> Study text
==============================
If you like to learn about the basics of verification, you’ve come to the right place!
This web page, a part of the KID project, aims to provide a short, down-to-earth guide to analyzing people/institutions, claims, and (audio)visual content on the internet.
What we’ve collected here will be helpful if you’re somewhat media- and tech-savvy (but not a geek), and if you keep mumbling things to yourself like “there’s something wrong with what Jack posted, but I can’t put my finger on it; how can I find out more?” The KID toolbox may also be a good resource for teachers and trainers.
To revisit some technical terms first, simply scroll down and read on.
Alternatively, go straight to the ➜ Tools & services section.
A couple of key terms and explanations
➜ Misinformation, disinformation, and types of fake content
➜ Media and information literacy (MIL), verification, fact checking, and debunking
➜ Open Source Intelligence (OSINT)
➜ Artificial Intelligence (AI)
Misinformation, disinformation, and types of fake content
Investigative journalists and verification experts try to avoid the term “fake news”. That’s because it is vague, misleading, and has been frequently hijacked by those who want to discredit truthful sources. Instead, the verification community prefers to talk about misinformation, disinformation, and different types of fake content.
Misinformation usually refers to the careless, unintentional sharing of false information.
Disinformation is a more serious issue: It refers to the willful dissemination (and production) of bogus content.
According to Claire Wardle/FirstDraft (and Global Voices), there are basically seven types of mis- and disinformation that can be ranked on a scale (1: least harmful, 7: most harmful):
- False connection (headlines, visuals etc. don’t support the content)
- Misleading content (framing of issues or individuals)
- False context (genuine content shared with false context info)
- Impostor content
- Manipulated content
- Fabricated content
Elaborating on a concept by Eliot Higgins/Bellingcat, Wardle has also come up with eight causes behind mis- and disinformation, the eight “Ps”:
- Poor journalism
- Political Influence
Types and causes can be juxtaposed on a matrix. We find Wardle’s typology very helpful and will try to stick to it whenever possible.
Media and information literacy (MIL), verification, fact checking, and debunking
There has been a fair amount of debate regarding the scope of MIL and the exact definition of verification, fact checking, debunking.
As for MIL, we’re oriented towards a (tried and tested) DW Akademie concept which rests on five key competences. Media literate people can:
- Access information/media (find accurate information; fact check and find original sources).
- Analyze information (question the consumed content; ask why a specific angle has been taken; once again check sources).
- Create content (e.g. a social media post, a web article, a video, a podcast).
- Reflect (e.g. understand personal rights, understand obligations as a media consumer; ask themselves how a piece of journalism could have been done better; determine the motive behind the published information).
- Act on conclusions (consciously consume media; participate; report misinformation and/or hate speech; demand transparency, protect personal data).
==============================
> Recorded data
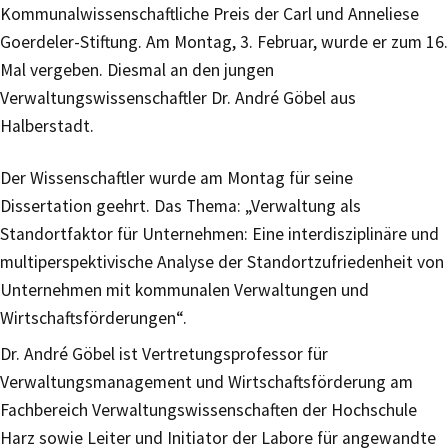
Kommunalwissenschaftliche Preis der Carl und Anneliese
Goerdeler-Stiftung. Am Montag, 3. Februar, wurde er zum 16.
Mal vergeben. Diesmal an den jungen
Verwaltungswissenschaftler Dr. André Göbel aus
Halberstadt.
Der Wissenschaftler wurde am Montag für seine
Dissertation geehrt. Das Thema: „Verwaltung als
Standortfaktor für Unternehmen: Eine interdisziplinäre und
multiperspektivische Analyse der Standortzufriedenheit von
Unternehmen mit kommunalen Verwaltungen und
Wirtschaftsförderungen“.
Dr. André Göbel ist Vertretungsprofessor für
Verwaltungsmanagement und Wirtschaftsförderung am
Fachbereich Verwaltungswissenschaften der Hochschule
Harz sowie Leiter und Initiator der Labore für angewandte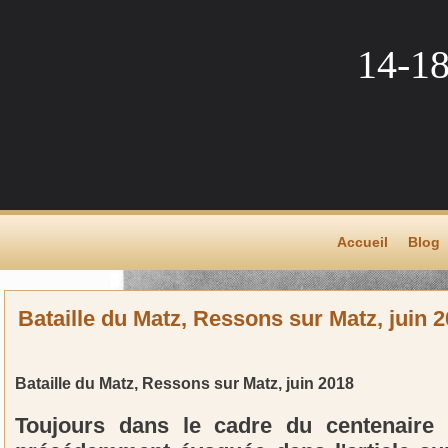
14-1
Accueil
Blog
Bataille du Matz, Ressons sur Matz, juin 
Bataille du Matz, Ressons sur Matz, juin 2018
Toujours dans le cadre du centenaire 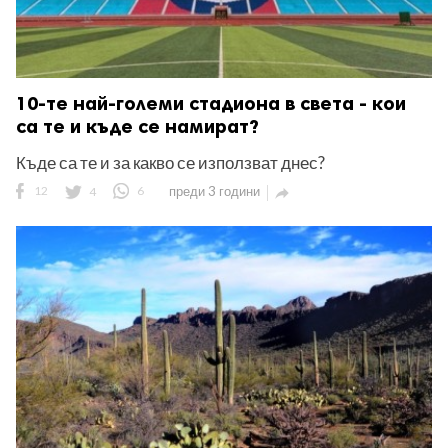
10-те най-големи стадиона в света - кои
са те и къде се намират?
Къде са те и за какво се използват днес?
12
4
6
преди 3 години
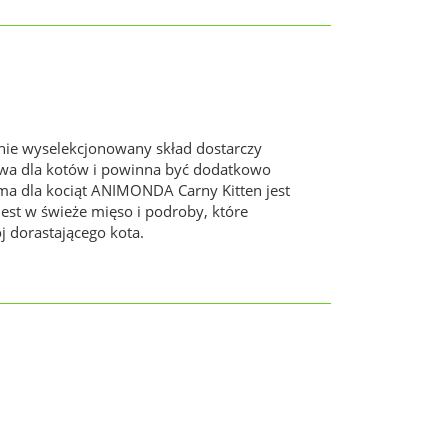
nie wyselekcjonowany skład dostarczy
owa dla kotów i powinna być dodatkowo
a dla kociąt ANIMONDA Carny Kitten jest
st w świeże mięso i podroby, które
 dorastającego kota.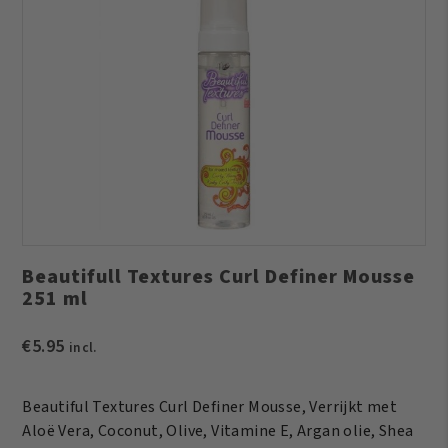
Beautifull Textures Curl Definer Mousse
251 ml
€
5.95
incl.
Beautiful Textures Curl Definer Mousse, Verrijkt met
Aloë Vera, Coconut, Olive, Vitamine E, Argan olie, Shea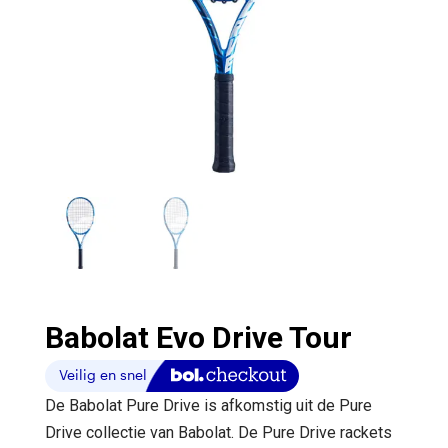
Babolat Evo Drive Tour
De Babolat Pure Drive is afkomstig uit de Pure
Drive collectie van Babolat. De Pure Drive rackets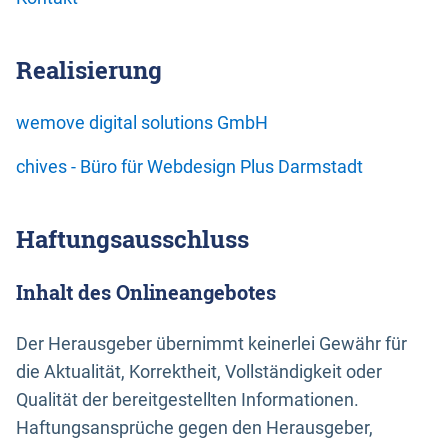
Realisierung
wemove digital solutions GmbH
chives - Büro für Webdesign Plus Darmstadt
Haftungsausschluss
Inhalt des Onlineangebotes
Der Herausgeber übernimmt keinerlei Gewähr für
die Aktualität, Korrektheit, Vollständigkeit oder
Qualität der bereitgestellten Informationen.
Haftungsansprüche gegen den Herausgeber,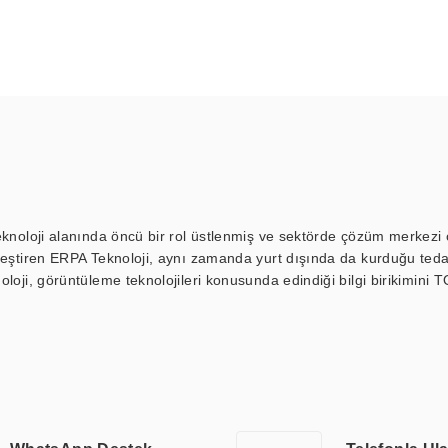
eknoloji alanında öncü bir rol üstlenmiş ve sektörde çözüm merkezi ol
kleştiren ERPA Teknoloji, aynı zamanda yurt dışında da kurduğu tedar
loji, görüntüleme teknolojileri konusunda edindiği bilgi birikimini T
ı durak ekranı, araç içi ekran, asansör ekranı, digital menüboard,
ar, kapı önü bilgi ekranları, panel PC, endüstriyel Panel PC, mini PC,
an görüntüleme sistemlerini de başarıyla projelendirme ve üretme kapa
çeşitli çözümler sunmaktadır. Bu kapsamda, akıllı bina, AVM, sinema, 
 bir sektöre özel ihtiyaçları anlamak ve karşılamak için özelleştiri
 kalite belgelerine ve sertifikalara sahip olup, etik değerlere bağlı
==============================
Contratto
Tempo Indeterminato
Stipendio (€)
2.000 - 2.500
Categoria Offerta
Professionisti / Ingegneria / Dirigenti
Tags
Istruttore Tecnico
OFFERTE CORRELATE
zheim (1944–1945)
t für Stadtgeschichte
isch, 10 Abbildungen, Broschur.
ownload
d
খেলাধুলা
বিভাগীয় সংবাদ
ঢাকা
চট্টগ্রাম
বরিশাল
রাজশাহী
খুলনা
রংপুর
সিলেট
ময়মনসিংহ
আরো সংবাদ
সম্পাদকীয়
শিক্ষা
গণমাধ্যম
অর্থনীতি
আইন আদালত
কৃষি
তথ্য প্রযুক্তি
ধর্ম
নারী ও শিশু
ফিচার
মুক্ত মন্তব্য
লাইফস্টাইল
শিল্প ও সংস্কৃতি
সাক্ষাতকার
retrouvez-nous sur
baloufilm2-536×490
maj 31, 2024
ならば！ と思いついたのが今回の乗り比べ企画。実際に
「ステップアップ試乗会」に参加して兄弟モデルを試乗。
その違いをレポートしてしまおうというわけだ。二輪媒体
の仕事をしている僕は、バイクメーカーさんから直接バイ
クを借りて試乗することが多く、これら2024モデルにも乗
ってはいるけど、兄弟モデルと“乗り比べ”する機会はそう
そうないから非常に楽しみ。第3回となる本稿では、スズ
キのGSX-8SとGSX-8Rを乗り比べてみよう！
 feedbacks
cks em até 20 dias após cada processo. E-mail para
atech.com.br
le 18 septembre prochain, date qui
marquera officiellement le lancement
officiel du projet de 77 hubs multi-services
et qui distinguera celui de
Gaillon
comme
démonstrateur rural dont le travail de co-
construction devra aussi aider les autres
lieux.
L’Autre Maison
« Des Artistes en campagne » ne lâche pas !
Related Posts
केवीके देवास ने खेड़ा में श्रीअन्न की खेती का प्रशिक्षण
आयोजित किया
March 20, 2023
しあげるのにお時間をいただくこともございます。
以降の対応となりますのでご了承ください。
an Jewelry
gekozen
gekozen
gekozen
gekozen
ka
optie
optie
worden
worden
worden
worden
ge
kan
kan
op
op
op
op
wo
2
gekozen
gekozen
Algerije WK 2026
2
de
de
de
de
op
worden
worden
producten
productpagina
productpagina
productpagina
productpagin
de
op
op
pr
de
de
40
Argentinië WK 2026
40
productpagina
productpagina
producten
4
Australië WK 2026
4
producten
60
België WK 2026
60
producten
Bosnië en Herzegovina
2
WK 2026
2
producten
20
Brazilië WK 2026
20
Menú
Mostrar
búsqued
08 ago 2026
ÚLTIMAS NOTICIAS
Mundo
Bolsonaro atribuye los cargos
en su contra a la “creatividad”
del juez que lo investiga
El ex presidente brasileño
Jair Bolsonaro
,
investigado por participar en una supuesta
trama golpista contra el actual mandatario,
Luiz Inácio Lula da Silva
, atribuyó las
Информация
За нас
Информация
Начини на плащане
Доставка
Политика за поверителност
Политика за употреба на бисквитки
==============================
> Brief
Transcribe the stretch of the verification guide from "A couple of" through "Artificial Intelligence (AI)". Draw only on the verification guide, not on the listing.

> Output below
A couple of key terms and explanations
➜ Misinformation, disinformation, and types of fake content
➜ Media and information literacy (MIL), verification, fact checking, and debunking
➜ Open Source Intelligence (OSINT)
➜ Artificial Intelligence (AI)